Я прижимаю трубку к уху: от меня ничего не требуется, только говорить «угу» и «какой ужас». В промежутках я могу спокойно работать, Галя будет журчать независимо от того, что я скажу.

Галя живет с мамой и папой, которые непрестанно ее воспитывают и сообща болеют, работает по-прежнему ответсеком в районной газете — из тех, что поздравляют ветеранов района с золотыми свадьбами, публикуют репортажи с последних звонков и размещают грозные отчеты ГАИ и пожарной охраны. Это уже седьмое или восьмое место Галиной работы, до этого еще была газета политической партии, журнал по кошководству, рекламный журнал по ремонту, имя им легион.

Меня почти не трогают Галины бедствия, я продолжаю клацать по клавишам, выправляя статью, пока она повествует, что:

— у нее сломался унитаз, а на его ремонт нет денег, так что надо ходить писать к соседям, а их троих уже никто из соседей не хочет пускать;

— она порезала руку, когда пыталась отрезать кусок копченой колбасы, приспичило же матери копченой колбасы, а она по шестьсот рублей килограмм и твердая, как каменная.

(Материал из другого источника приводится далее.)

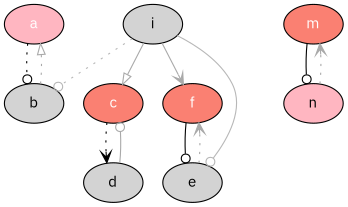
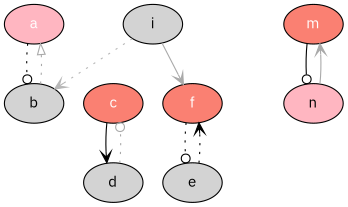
  strict digraph {
    fontname="IBM Plex Sans"
    node [fillcolor=lightgrey fontname="IBM Plex Sans" style=filled]
    edge [arrowhead=odot color="#A9A9A9" dir=forward fontname="IBM Plex Sans" style=dotted]
    a [fillcolor=lightpink fontcolor="#ffffff"]
    b
    c [fillcolor=salmon fontcolor="#ffffff"]
    d
    f [fillcolor=salmon fontcolor="#ffffff"]
    e
    m [fillcolor=salmon fontcolor="#ffffff"]
    n [fillcolor=lightpink]
    i
    a -> b [color="#000000"]
    b -> a [arrowhead=onormal]
-   c -> d [arrowhead=vee color="#000000"]
-   d -> c [style=solid]
-   f -> e [color="#000000" style=solid]
-   e -> f [arrowhead=vee]
+   c -> d [arrowhead=vee color="#000000" style=solid]
+   d -> c
+   f -> e [color="#000000"]
+   e -> f [arrowhead=vee color="#000000"]
    m -> n [color="#000000" style=solid]
-   n -> m [arrowhead=vee]
-   i -> b [color="#b7b7b7"]
-   i -> c [arrowhead=onormal style=solid]
+   n -> m [arrowhead=vee style=solid]
+   i -> b [arrowhead=vee color="#b7b7b7"]
    i -> f [arrowhead=vee style=solid]
-   i -> e [color="#b7b7b7" style=solid]
  }
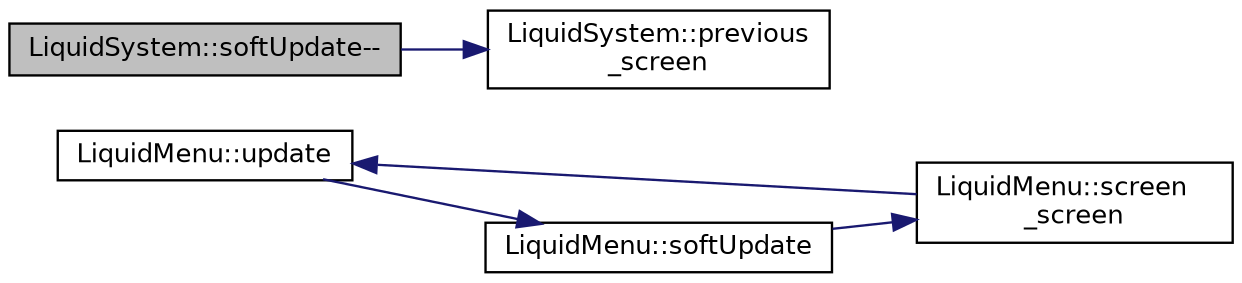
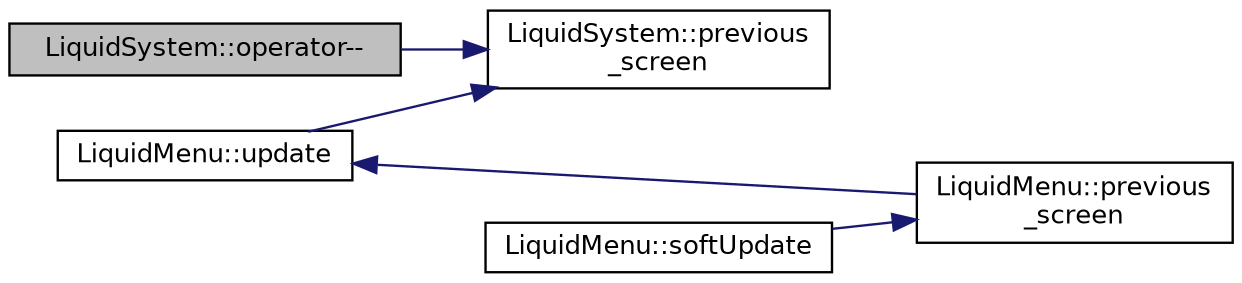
  digraph {
    rankdir=LR
    node [color=black fillcolor=white fontname=Helvetica fontsize=11 shape=record style=filled]
    edge [color=midnightblue fontname=Helvetica fontsize=11 labelfontname=Helvetica labelfontsize=11 style=solid]
-   n1 [fillcolor=grey75 fontcolor=black height=0.2 label="LiquidSystem::softUpdate--" width=0.4]
+   n1 [fillcolor=grey75 fontcolor=black height=0.2 label="LiquidSystem::operator--" width=0.4]
    n2 [height=0.2 label="LiquidSystem::previous\l_screen" width=0.4]
-   n3 [height=0.2 label="LiquidMenu::screen\l_screen" width=0.4]
+   n3 [height=0.2 label="LiquidMenu::previous\l_screen" width=0.4]
    n4 [height=0.2 label="LiquidMenu::update" width=0.4]
    n5 [height=0.2 label="LiquidMenu::softUpdate" width=0.4]
    n1 -> n2
    n3 -> n4
-   n4 -> n5
+   n4 -> n2
    n5 -> n3
  }
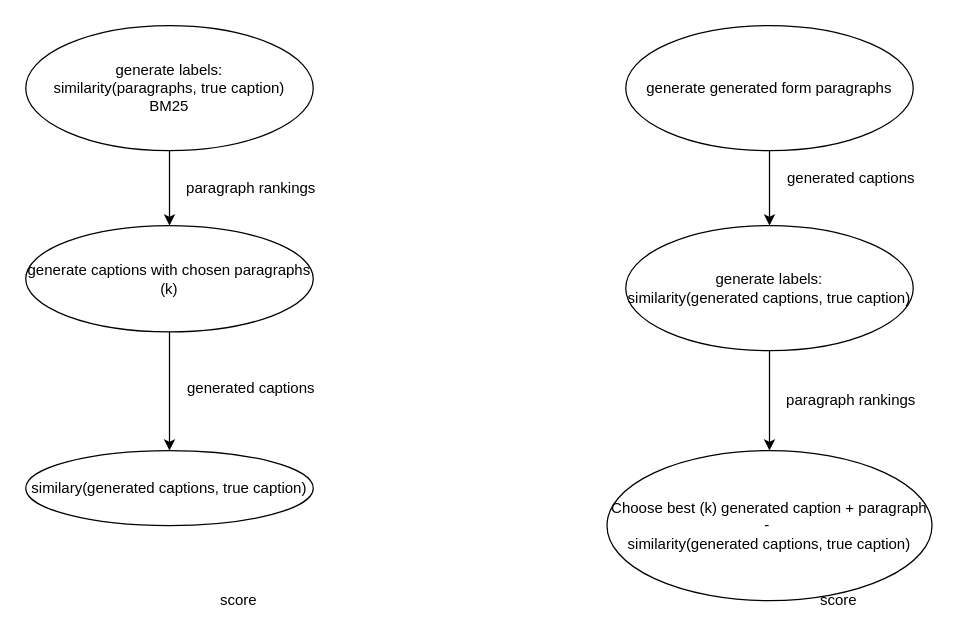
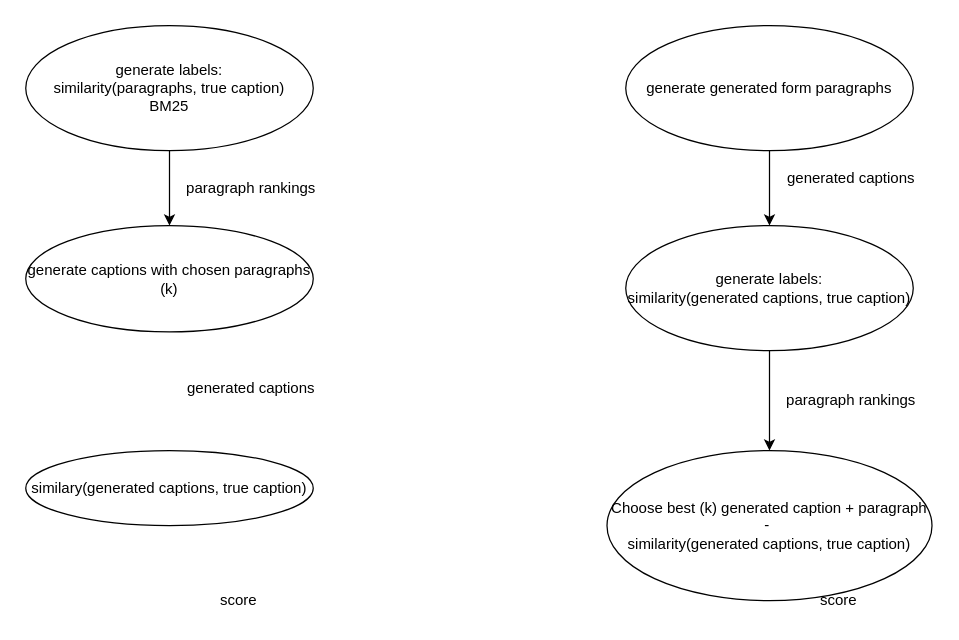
  <mxCell id="0" />
  <mxCell id="1" parent="0" />
  <mxCell id="2" value="" style="edgeStyle=orthogonalEdgeStyle;rounded=0;orthogonalLoop=1;jettySize=auto;html=1;" edge="1" parent="1" source="3" target="9"><mxGeometry relative="1" as="geometry" /></mxCell>
  <mxCell id="3" value="generate labels:&lt;br&gt;similarity(paragraphs, true caption)&lt;br&gt;BM25" style="ellipse;whiteSpace=wrap;html=1;" vertex="1" parent="1"><mxGeometry x="20" y="20" width="230" height="100" as="geometry" /></mxCell>
  <mxCell id="4" value="" style="edgeStyle=orthogonalEdgeStyle;rounded=0;orthogonalLoop=1;jettySize=auto;html=1;" edge="1" parent="1" source="5" target="13"><mxGeometry relative="1" as="geometry" /></mxCell>
  <mxCell id="5" value="generate labels:&lt;br&gt;similarity(generated captions, true caption)" style="ellipse;whiteSpace=wrap;html=1;" vertex="1" parent="1"><mxGeometry x="500" y="180" width="230" height="100" as="geometry" /></mxCell>
  <mxCell id="6" style="edgeStyle=orthogonalEdgeStyle;rounded=0;orthogonalLoop=1;jettySize=auto;html=1;exitX=0.5;exitY=1;exitDx=0;exitDy=0;" edge="1" parent="1" source="7" target="5"><mxGeometry relative="1" as="geometry" /></mxCell>
  <mxCell id="7" value="generate generated form paragraphs" style="ellipse;whiteSpace=wrap;html=1;" vertex="1" parent="1"><mxGeometry x="500" y="20" width="230" height="100" as="geometry" /></mxCell>
- <mxCell id="8" value="" style="edgeStyle=orthogonalEdgeStyle;rounded=0;orthogonalLoop=1;jettySize=auto;html=1;" edge="1" parent="1" source="9" target="11"><mxGeometry relative="1" as="geometry" /></mxCell>
  <mxCell id="9" value="generate captions with chosen paragraphs (k)" style="ellipse;whiteSpace=wrap;html=1;" vertex="1" parent="1"><mxGeometry x="20" y="180" width="230" height="85" as="geometry" /></mxCell>
  <mxCell id="10" value="paragraph rankings" style="text;html=1;align=center;verticalAlign=middle;resizable=0;points=[];autosize=1;" vertex="1" parent="1"><mxGeometry x="140" y="140" width="120" height="20" as="geometry" /></mxCell>
  <mxCell id="11" value="similary(generated captions, true caption)" style="ellipse;whiteSpace=wrap;html=1;" vertex="1" parent="1"><mxGeometry x="20" y="360" width="230" height="60" as="geometry" /></mxCell>
  <mxCell id="12" value="generated captions" style="text;html=1;align=center;verticalAlign=middle;resizable=0;points=[];autosize=1;" vertex="1" parent="1"><mxGeometry x="140" y="300" width="120" height="20" as="geometry" /></mxCell>
  <mxCell id="13" value="Choose best (k) generated caption + paragraph -&amp;nbsp;&lt;br&gt;similarity(generated captions, true caption)" style="ellipse;whiteSpace=wrap;html=1;" vertex="1" parent="1"><mxGeometry x="485" y="360" width="260" height="120" as="geometry" /></mxCell>
  <mxCell id="14" value="generated captions" style="text;html=1;align=center;verticalAlign=middle;resizable=0;points=[];autosize=1;" vertex="1" parent="1"><mxGeometry x="620" y="132" width="120" height="20" as="geometry" /></mxCell>
  <mxCell id="15" value="paragraph rankings" style="text;html=1;align=center;verticalAlign=middle;resizable=0;points=[];autosize=1;" vertex="1" parent="1"><mxGeometry x="620" y="310" width="120" height="20" as="geometry" /></mxCell>
  <mxCell id="16" value="score" style="text;html=1;align=center;verticalAlign=middle;resizable=0;points=[];autosize=1;" vertex="1" parent="1"><mxGeometry x="170" y="470" width="40" height="20" as="geometry" /></mxCell>
  <mxCell id="17" value="score" style="text;html=1;align=center;verticalAlign=middle;resizable=0;points=[];autosize=1;" vertex="1" parent="1"><mxGeometry x="650" y="470" width="40" height="20" as="geometry" /></mxCell>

Когда Гриша перестал платить, Галя перебралась в кошководство — порекомендовал какие-то кошатники — и временами возникала у меня в телефонной трубке с маминым сердцем, папиным маразмом, кошкиной непроходимостью кишечника, простудами, женскими болезнями и хроническим, беспросветным безденежьем — таким, при котором ходят в дальний магазин за творогом подешевле и идут пешком, если на остановке нет киоска с абонементами — чтобы не покупать у водителя по двойной цене. Я говорила «какой ужас» и подбрасывала денег.